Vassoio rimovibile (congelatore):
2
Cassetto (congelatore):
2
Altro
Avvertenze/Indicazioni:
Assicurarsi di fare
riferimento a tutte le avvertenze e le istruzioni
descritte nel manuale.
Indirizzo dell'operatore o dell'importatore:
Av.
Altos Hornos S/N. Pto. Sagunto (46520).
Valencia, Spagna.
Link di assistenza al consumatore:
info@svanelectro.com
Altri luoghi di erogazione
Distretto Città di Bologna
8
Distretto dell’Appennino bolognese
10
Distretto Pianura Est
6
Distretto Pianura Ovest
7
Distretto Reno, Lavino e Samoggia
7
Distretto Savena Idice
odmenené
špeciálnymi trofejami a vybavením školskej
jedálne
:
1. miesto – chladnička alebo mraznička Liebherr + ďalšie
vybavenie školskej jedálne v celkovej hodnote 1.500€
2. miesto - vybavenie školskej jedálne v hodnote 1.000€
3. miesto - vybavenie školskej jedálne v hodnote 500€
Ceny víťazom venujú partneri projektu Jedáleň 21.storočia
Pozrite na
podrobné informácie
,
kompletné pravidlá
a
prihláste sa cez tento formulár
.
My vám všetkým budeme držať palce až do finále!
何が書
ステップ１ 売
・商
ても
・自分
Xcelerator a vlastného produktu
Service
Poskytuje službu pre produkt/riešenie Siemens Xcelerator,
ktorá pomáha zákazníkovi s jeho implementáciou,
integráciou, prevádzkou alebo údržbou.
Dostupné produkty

----

* Work task
Set down the lines of the listing word for word, from its first line through the line containing "Distretto dell’Appennino bolognese". Both of those lines belong in the answer, and no others do.

* Written answer
Vassoio rimovibile (congelatore):
2
Cassetto (congelatore):
2
Altro
Avvertenze/Indicazioni:
Assicurarsi di fare
riferimento a tutte le avvertenze e le istruzioni
descritte nel manuale.
Indirizzo dell'operatore o dell'importatore:
Av.
Altos Hornos S/N. Pto. Sagunto (46520).
Valencia, Spagna.
Link di assistenza al consumatore:
info@svanelectro.com
Altri luoghi di erogazione
Distretto Città di Bologna
8
Distretto dell’Appennino bolognese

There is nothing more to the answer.